Manufacturing grew too; though at a modest 0.2%, which only equalled the performance of the weak second quarter. And the fourth quarter seems to have opened even more weakly with today’s 47.4 PMI reading indicating contraction in October.

Most concerning in the PMI data is the dive in the new orders reading reaching 44.

So what’s driving this?

Weakness on the domestic side of the economy is the result of well-known factors. The drag on consumption continues from high inflation, a weak housing market, and high unemployment.
The contraction in government spending seems to be showing up most clearly in terms of the number of public sector jobs with some reports suggesting the OBR’s initial forecast may be too light.

These weaknesses remain with us.

The major change since the start of the year, when manufacturing was growing strongly, is the weakening in external demand.

We have increasingly heard from manufacturers saying the continuing problems resolving the eurozone debt crisis were causing firms, particularly SMEs, to hold off investment and recruitment.
What today’s PMI suggests is that the uncertainty and doubt on the strength of future demand that the crisis has created is now spilling into customers’ orders. Worryingly this seems to be impacting markets both within and outside Europe.

▶ OBJECTIVES:
a: Reproduce word for word the part of the manufacturing excerpt from "The contraction in" up to and including "be too light.".
b: Recast all the records as a Markdown table with the columns Row and Line, giving each non-blank line of the records its own numbered row. Leave out blank lines and the pictures.
The excerpt and the records have nothing to do with each other.

Dataset rows
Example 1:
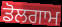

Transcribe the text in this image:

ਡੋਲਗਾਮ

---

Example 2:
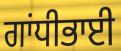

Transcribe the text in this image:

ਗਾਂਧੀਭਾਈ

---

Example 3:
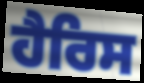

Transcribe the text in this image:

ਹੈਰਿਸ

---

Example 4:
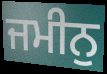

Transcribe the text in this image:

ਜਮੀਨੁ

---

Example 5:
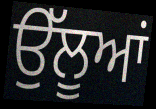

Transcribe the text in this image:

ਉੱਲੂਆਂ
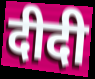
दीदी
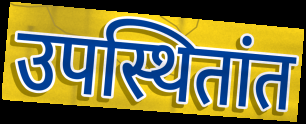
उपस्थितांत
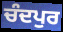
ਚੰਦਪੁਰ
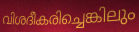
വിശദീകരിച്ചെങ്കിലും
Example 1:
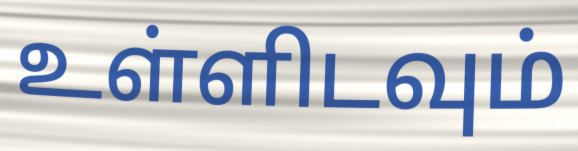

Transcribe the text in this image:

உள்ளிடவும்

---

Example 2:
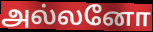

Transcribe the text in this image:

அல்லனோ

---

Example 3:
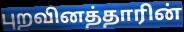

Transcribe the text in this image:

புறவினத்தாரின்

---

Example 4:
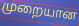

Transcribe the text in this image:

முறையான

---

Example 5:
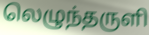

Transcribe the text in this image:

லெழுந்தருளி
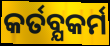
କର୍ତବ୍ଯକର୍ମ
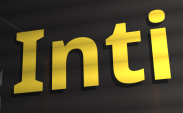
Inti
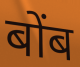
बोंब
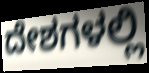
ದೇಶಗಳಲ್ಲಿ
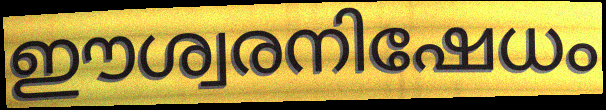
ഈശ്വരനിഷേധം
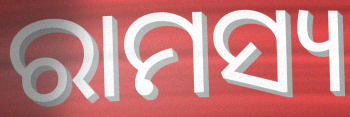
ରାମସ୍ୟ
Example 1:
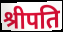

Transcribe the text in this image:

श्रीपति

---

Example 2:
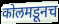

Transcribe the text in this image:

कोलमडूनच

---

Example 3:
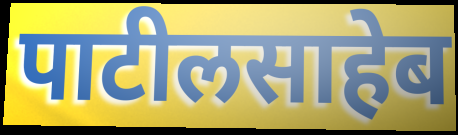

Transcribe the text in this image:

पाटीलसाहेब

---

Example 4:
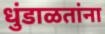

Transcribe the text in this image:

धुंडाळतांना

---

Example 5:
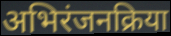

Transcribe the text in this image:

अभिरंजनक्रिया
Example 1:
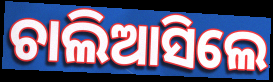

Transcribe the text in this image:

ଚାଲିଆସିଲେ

▶ THE SOLUTIONS:
a:
The contraction in government spending seems to be showing up most clearly in terms of the number of public sector jobs with some reports suggesting the OBR’s initial forecast may be too light.

b:
| Row | Line |
|---|---|
| 1 | Example 1: |
| 2 | Transcribe the text in this image: |
| 3 | ਡੋਲਗਾਮ |
| 4 | --- |
| 5 | Example 2: |
| 6 | Transcribe the text in this image: |
| 7 | ਗਾਂਧੀਭਾਈ |
| 8 | --- |
| 9 | Example 3: |
| 10 | Transcribe the text in this image: |
| 11 | ਹੈਰਿਸ |
| 12 | --- |
| 13 | Example 4: |
| 14 | Transcribe the text in this image: |
| 15 | ਜਮੀਨੁ |
| 16 | --- |
| 17 | Example 5: |
| 18 | Transcribe the text in this image: |
| 19 | ਉੱਲੂਆਂ |
| 20 | दीदी |
| 21 | उपस्थितांत |
| 22 | ਚੰਦਪੁਰ |
| 23 | വിശദീകരിച്ചെങ്കിലും |
| 24 | Example 1: |
| 25 | Transcribe the text in this image: |
| 26 | உள்ளிடவும் |
| 27 | --- |
| 28 | Example 2: |
| 29 | Transcribe the text in this image: |
| 30 | அல்லனோ |
| 31 | --- |
| 32 | Example 3: |
| 33 | Transcribe the text in this image: |
| 34 | புறவினத்தாரின் |
| 35 | --- |
| 36 | Example 4: |
| 37 | Transcribe the text in this image: |
| 38 | முறையான |
| 39 | --- |
| 40 | Example 5: |
| 41 | Transcribe the text in this image: |
| 42 | லெழுந்தருளி |
| 43 | କର୍ତବ୍ଯକର୍ମ |
| 44 | Inti |
| 45 | बोंब |
| 46 | ದೇಶಗಳಲ್ಲಿ |
| 47 | ഈശ്വരനിഷേധം |
| 48 | ରାମସ୍ୟ |
| 49 | Example 1: |
| 50 | Transcribe the text in this image: |
| 51 | श्रीपति |
| 52 | --- |
| 53 | Example 2: |
| 54 | Transcribe the text in this image: |
| 55 | कोलमडूनच |
| 56 | --- |
| 57 | Example 3: |
| 58 | Transcribe the text in this image: |
| 59 | पाटीलसाहेब |
| 60 | --- |
| 61 | Example 4: |
| 62 | Transcribe the text in this image: |
| 63 | धुंडाळतांना |
| 64 | --- |
| 65 | Example 5: |
| 66 | Transcribe the text in this image: |
| 67 | अभिरंजनक्रिया |
| 68 | Example 1: |
| 69 | Transcribe the text in this image: |
| 70 | ଚାଲିଆସିଲେ |